Shruti Koparkar (2:13)

That's really cool. So just to elaborate that on a little bit, there could be teams who are directly using Amazon Bedrock, for example, and just building generative AI applications with that. But then we also have customers who have internal teams who are building their own AI ML models or sometimes fine tuning, sometimes pre training and then deploying. And you work with the teams that help these other teams at a customer do that. So the teams that you work with typically are the ones that own the AIM and infrastructure piece, where they are responsible for securing the GPU capacity or the accelerated instances powered by Trainium or inferential capacity, and then figuring out how to manage that, the cluster management, sort of tracking utilization, all of that. Is that sort of what you were trying to describe?

Ray (3:18)

Yeah, yeah, exactly. So there's a vast array of customers that are using AWS ML solutions or building machine learning applications on aws. And on one hand you do have customers that really just don't want to invest anything on building net new applications on aws, but would still like to integrate some kind of machine learning solutions. And for that, a turnkey solution like Bedrock is perfect where you don't have to understand infrastructure. You can just say, hey, I just want to be able to use a large language model for that Bedrock. It's amazing. And then you also have customers that want more control, that are building their own models that really would like to tune the underlying hardware for the specific use case that they may have.
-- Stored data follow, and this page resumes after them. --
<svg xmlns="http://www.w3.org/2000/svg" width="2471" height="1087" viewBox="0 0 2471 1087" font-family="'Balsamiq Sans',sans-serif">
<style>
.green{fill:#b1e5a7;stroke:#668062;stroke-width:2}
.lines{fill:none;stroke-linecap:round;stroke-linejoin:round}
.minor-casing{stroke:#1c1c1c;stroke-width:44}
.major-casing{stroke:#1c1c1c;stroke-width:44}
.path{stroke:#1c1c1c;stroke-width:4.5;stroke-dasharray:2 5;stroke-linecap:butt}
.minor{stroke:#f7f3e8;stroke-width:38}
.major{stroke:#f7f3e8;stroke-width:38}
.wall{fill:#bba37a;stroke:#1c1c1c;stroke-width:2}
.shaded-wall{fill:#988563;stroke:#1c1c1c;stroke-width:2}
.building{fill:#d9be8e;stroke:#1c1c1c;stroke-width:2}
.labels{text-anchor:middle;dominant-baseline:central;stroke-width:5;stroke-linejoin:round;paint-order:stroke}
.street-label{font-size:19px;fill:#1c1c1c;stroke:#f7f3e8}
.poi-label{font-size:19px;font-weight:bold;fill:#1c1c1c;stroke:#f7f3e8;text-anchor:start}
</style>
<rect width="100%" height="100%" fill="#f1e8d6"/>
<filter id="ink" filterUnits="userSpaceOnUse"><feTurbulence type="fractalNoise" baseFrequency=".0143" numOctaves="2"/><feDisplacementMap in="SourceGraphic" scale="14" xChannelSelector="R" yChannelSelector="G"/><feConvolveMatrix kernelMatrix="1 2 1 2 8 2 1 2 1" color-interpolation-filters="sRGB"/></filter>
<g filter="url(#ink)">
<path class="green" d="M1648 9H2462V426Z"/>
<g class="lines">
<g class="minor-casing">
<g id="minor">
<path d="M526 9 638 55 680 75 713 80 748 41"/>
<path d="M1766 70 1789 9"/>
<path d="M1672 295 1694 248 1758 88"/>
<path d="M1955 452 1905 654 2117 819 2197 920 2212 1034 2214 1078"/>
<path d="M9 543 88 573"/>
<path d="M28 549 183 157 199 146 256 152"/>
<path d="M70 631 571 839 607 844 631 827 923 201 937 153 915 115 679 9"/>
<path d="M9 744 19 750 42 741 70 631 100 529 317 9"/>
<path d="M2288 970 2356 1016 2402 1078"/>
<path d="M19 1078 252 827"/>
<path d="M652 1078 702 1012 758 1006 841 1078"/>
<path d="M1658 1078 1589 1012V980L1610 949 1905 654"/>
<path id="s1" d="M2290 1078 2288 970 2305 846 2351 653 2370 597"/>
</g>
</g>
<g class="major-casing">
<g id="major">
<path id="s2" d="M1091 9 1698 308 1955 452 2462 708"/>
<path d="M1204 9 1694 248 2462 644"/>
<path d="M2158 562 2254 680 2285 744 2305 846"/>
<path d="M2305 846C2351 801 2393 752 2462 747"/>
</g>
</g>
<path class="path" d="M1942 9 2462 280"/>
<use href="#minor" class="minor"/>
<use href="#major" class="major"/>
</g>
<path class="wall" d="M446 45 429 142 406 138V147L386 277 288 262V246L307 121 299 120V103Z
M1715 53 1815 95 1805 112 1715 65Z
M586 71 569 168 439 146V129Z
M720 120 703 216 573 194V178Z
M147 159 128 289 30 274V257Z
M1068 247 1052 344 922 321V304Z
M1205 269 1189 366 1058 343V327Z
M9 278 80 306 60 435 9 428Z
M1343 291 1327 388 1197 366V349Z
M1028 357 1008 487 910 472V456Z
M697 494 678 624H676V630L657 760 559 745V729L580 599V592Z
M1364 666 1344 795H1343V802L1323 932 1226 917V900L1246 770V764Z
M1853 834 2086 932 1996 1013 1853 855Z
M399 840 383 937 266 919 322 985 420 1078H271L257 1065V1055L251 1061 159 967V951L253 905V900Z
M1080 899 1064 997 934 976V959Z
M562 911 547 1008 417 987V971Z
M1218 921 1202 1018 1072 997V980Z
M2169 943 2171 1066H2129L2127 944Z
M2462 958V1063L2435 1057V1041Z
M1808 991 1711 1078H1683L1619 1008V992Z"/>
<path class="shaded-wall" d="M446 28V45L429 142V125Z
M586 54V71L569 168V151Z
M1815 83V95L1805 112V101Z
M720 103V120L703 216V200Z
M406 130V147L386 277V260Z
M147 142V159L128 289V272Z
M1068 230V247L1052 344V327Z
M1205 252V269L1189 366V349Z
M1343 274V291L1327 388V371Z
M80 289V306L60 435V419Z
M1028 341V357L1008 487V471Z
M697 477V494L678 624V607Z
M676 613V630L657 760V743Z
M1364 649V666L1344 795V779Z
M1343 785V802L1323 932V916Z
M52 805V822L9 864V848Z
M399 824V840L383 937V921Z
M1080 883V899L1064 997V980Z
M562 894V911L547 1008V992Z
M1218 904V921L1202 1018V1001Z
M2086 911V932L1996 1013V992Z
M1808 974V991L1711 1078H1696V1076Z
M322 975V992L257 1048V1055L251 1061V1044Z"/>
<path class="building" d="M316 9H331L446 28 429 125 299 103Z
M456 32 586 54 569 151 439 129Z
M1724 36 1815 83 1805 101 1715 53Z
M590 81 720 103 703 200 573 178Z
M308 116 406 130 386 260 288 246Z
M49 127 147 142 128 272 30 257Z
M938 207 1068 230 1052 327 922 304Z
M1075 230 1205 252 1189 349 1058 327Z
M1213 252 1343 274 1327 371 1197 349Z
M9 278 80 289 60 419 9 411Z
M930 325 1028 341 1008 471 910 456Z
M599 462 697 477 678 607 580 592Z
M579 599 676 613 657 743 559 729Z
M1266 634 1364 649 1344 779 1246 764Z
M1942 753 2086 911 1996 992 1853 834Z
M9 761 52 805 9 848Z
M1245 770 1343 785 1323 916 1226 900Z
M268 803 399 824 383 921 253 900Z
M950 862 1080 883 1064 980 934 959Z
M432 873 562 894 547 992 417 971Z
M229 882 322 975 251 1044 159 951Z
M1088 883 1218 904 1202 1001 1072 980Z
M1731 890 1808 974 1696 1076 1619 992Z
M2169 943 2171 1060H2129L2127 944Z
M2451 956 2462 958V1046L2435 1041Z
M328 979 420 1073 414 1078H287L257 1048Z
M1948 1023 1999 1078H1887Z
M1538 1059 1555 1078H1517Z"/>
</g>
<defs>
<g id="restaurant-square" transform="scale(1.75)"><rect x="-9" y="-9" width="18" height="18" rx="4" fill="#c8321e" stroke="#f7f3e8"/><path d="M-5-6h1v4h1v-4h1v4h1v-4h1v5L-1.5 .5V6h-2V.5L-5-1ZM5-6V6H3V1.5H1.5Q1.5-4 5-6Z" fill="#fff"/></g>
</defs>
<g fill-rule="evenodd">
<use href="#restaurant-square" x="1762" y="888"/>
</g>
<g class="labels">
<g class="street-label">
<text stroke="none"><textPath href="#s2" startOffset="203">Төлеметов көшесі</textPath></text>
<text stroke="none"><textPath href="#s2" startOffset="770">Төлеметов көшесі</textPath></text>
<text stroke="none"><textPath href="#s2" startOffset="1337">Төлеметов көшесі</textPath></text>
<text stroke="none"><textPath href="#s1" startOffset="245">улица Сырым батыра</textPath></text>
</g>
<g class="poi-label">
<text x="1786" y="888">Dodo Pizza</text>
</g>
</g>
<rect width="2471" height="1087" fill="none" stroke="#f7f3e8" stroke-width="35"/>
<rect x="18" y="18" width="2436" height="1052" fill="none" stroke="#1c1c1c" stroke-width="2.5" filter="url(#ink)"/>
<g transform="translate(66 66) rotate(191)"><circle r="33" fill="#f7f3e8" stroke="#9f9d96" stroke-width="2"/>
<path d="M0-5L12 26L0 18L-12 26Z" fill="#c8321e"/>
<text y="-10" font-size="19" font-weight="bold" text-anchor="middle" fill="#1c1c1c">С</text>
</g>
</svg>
So for example, we have many, many customers that do object detection when they may be simulating like a car going through a highway and what happens when all of a sudden it sees a pedestrian crossing. So that may not be a real world solution situation. That entire scenario, driving scenario may be a generated scenario. So for that you may need really, really a lot of compute. Sometimes it's a distributed compute jobs. We are talking about tens of GPUs. This is very similar to how customers also train large language models or vision models. So these customers would benefit from having the underlying access to the underlying hardware because their needs are very unique and you know, not what most customers would use these models for. You know, they're building their custom models.